Saved data entries:

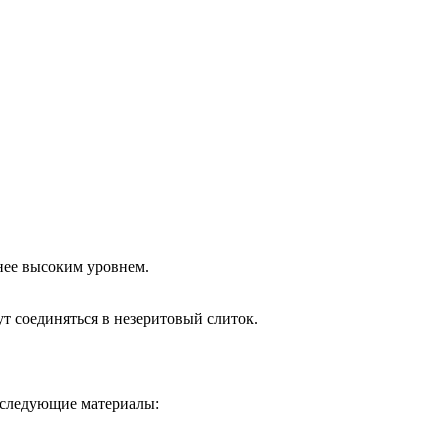
енее высоким уровнем.
ут соединяться в незеритовый слиток.
я следующие материалы:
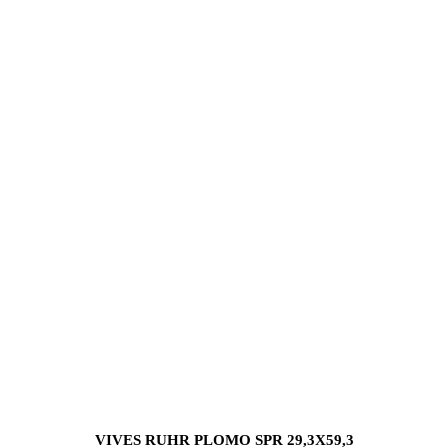
VIVES RUHR PLOMO SPR 29,3X59,3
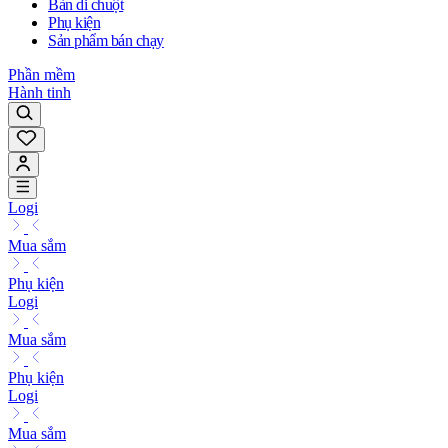
Bàn di chuột
Phụ kiện
Sản phẩm bán chạy
Phần mềm
Hành tinh
Logi
Mua sắm
Phụ kiện
Logi
Mua sắm
Phụ kiện
Logi
Mua sắm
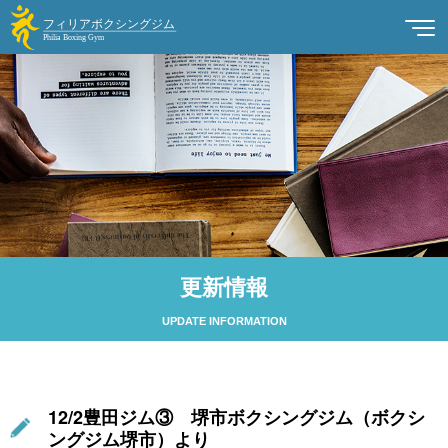
更新情報
UPDATE INFORMATION
12/2豊田ジム③ 堺市ボクシングジム（ボクシ
ングジム堺市）より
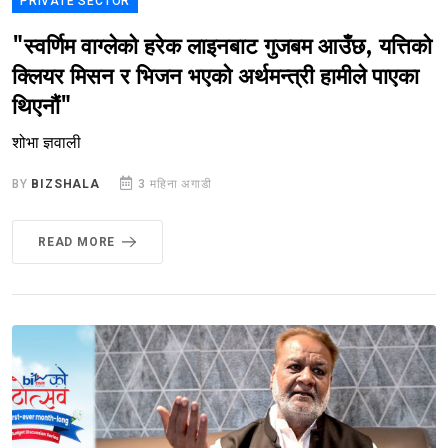
PRIVATE SECTOR
"स्वर्णिम वाग्लेको हरेक लाइनबाट गुजबम आउँछ, यत्तिको
क्लियर मिसन र भिजन भएको अर्थमन्त्री हामीले पाएका
थिएनौं"
शोभा ज्ञवाली
BY
BIZSHALA
3 महिना अगाडी
READ MORE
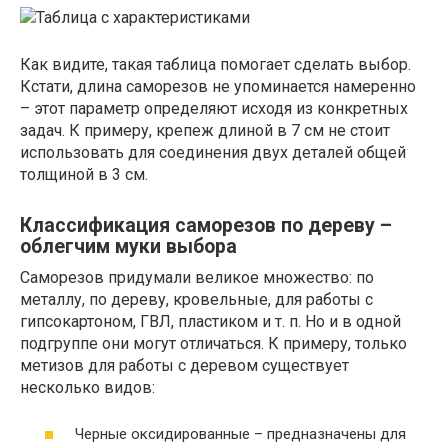
Как видите, такая таблица помогает сделать выбор.
Кстати, длина саморезов не упоминается намеренно
– этот параметр определяют исходя из конкретных
задач. К примеру, крепеж длиной в 7 см не стоит
использовать для соединения двух деталей общей
толщиной в 3 см.
Классификация саморезов по дереву –
облегчим муки выбора
Саморезов придумали великое множество: по
металлу, по дереву, кровельные, для работы с
гипсокартоном, ГВЛ, пластиком и т. п. Но и в одной
подгруппе они могут отличаться. К примеру, только
метизов для работы с деревом существует
несколько видов:
Черные оксидированные – предназначены для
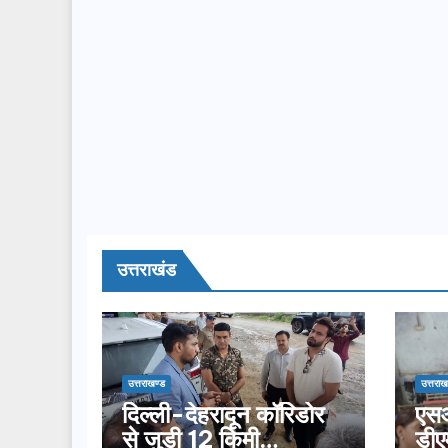
उत्तराखंड
उत्तराखण्ड
उत्तराख
दिल्ली-देहरादून कॉरिडोर
एसआ
से जुड़ी 12 किमी
डीए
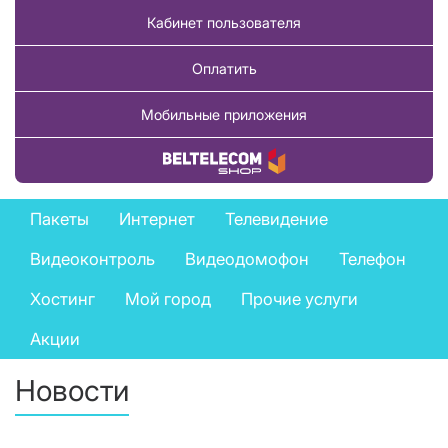
Кабинет пользователя
Оплатить
Мобильные приложения
Купить товар
Private
Пакеты
Интернет
Телевидение
services
Видеоконтроль
Видеодомофон
Телефон
menu
Хостинг
Мой город
Прочие услуги
Акции
Новости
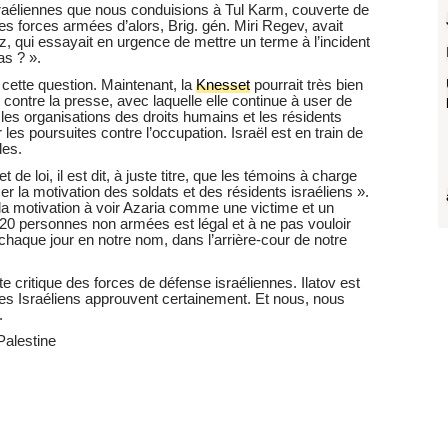
sraéliennes que nous conduisions à Tul Karm, couverte de
es forces armées d’alors, Brig. gén. Miri Regev, avait
, qui essayait en urgence de mettre un terme à l’incident
as ? ».
 cette question. Maintenant, la
Knesset
pourrait très bien
ontre la presse, avec laquelle elle continue à user de
les organisations des droits humains et les résidents
 les poursuites contre l’occupation. Israël est en train de
les.
 de loi, il est dit, à juste titre, que les témoins à charge
ser la motivation des soldats et des résidents israéliens ».
r la motivation à voir Azaria comme une victime et un
20 personnes non armées est légal et à ne pas vouloir
t chaque jour en notre nom, dans l’arrière-cour de notre
ute critique des forces de défense israéliennes. Ilatov est
t des Israéliens approuvent certainement. Et nous, nous
.
Palestine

● **PROBLEM REQUIREMENTS**
Find the lines in the entries above where "примеру" occurs, and copy each of them.

● **WRITTEN SOLUTION**
задач. К примеру, крепеж длиной в 7 см не стоит
подгруппе они могут отличаться. К примеру, только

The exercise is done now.